WORK REQUEST 1>
Switch "OOM detection" to "out-of-memory detection" as you reproduce the attention architectures text, starting at "MemoryPlanner (vidur/scheduler/utils/memory_planner.py) —" and ending at "with actionable suggestions.".
WORK REQUEST 2>
Using the attention architectures text, mark each statement yes or no and quote the words that decide it: (a) Qwen3-Next-80B alternates between full attention and linear attention every 4 layers. (b) DeepSeek-V3-671B is listed under MHA / GQA. (c) ParamCounter supports FP8 quantization.
WORK REQUEST 3>
List every model named in the attention architectures text.

DOCUMENT TEXT>
Supported Attention Architectures

Architecture	Model	Description
MLA (Multi-head Latent Attention)	DeepSeek-V3-671B	Uses LoRA-compressed KV cache (`kv_lora_rank` + `qk_rope_head_dim`) for reduced memory footprint
MHA / GQA (Multi-Head / Grouped-Query Attention)	Qwen3-MoE-235B	Standard KV cache with `num_kv_heads * head_dim` per token per layer
Hybrid Full + Linear Attention	Qwen3-Next-80B	Alternates between full attention and linear (GDN) attention every 4 layers

Key Components

ParamCounter (vidur/utils/param_counter.py) — Computes per-layer and per-device parameter counts for MLA, MHA/GQA, linear attention, and MoE expert weights, with FP8 quantization support. Under PD disaggregation, it returns separate (total_params, prefill_params, decode_params) based on prefill_world_size / decode_world_size.
MemoryPlanner (vidur/scheduler/utils/memory_planner.py) — Plans GPU memory budget: available = GPU_mem * (1 - margin) - param_mem, then computes KV cache capacity and maximum concurrent requests. Includes OOM detection with actionable suggestions.

DATA EXTRACTS>
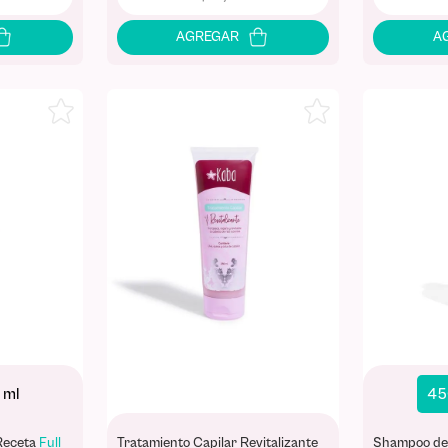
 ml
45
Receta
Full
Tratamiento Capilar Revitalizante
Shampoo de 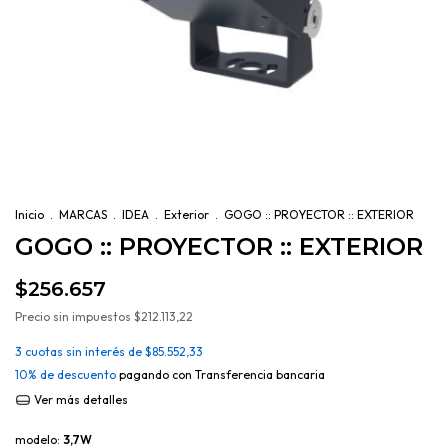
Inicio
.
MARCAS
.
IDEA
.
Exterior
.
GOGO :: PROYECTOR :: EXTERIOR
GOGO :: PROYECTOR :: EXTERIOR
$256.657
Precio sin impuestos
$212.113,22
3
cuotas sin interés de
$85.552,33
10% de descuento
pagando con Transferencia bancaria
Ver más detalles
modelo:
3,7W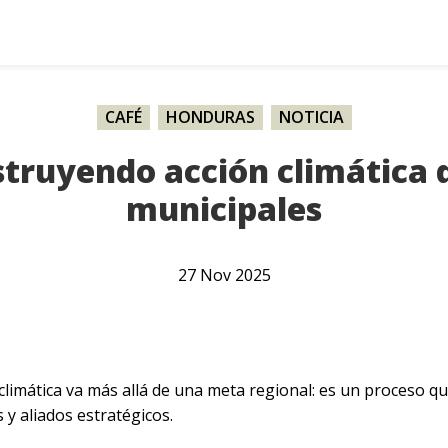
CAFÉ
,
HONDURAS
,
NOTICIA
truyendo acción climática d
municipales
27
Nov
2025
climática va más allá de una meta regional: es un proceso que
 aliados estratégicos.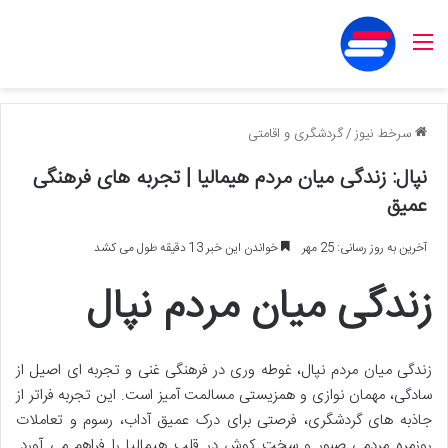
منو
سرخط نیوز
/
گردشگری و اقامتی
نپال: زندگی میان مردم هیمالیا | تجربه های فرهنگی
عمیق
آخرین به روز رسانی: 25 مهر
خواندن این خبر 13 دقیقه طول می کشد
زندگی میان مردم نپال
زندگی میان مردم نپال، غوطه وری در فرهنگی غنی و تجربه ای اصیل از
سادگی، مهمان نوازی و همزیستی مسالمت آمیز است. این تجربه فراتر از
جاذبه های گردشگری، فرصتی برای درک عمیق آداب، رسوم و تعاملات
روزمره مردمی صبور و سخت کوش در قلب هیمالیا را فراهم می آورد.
--
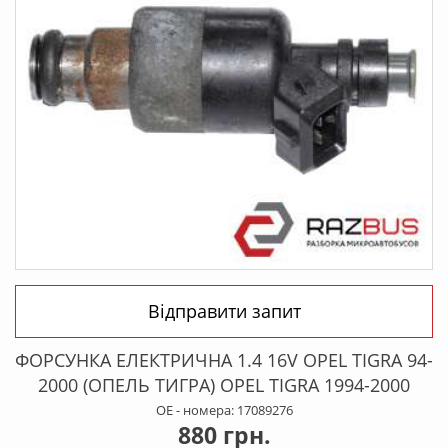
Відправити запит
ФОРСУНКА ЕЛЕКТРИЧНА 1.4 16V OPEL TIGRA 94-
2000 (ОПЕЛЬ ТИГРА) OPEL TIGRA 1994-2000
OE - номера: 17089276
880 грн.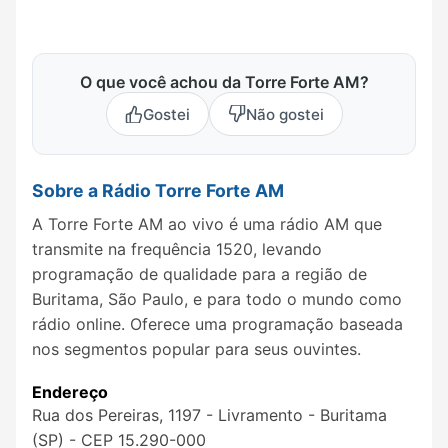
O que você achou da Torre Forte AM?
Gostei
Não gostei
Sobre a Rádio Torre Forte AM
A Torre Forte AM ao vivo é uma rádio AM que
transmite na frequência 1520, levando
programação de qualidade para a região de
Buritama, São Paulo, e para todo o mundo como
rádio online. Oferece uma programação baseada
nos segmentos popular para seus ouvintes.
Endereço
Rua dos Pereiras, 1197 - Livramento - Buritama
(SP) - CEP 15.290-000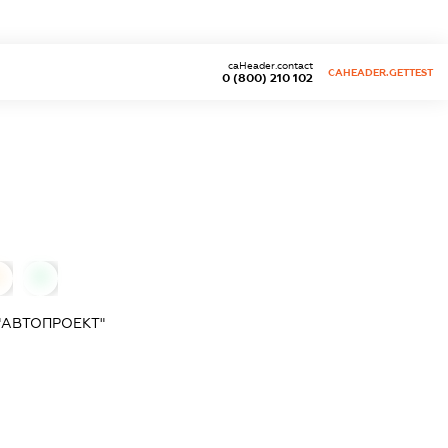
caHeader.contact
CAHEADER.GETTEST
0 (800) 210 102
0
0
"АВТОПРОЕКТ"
...
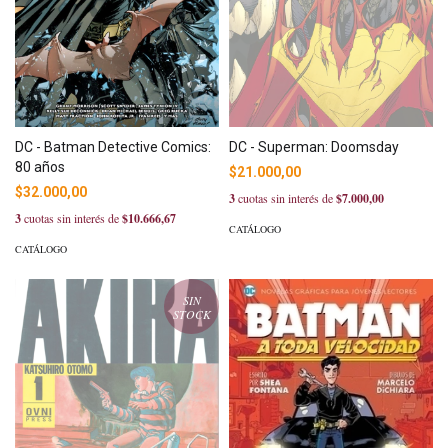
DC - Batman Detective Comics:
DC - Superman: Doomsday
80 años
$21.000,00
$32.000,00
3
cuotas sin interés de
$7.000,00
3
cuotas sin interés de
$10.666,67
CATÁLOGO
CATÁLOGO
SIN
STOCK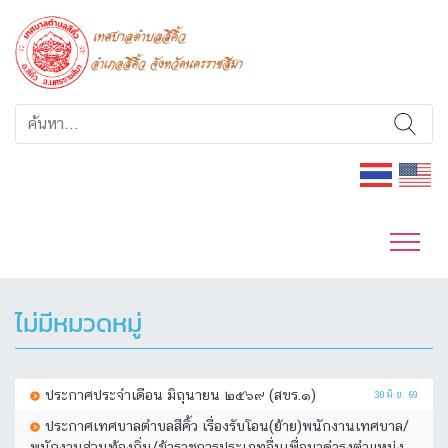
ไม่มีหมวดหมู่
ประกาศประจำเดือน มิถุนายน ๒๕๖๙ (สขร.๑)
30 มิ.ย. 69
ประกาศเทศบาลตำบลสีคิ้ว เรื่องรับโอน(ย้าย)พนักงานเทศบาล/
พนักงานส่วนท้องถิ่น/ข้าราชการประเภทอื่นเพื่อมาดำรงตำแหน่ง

EXERCISE SOLUTION 1>
MemoryPlanner (vidur/scheduler/utils/memory_planner.py) — Plans GPU memory budget: available = GPU_mem * (1 - margin) - param_mem, then computes KV cache capacity and maximum concurrent requests. Includes out-of-memory detection with actionable suggestions.

EXERCISE SOLUTION 2>
(a) Yes: "Alternates between full attention and linear (GDN) attention every 4 layers"
(b) No: "MLA (Multi-head Latent Attention)"
(c) Yes: "with FP8 quantization support"

EXERCISE SOLUTION 3>
DeepSeek-V3-671B
Qwen3-MoE-235B
Qwen3-Next-80B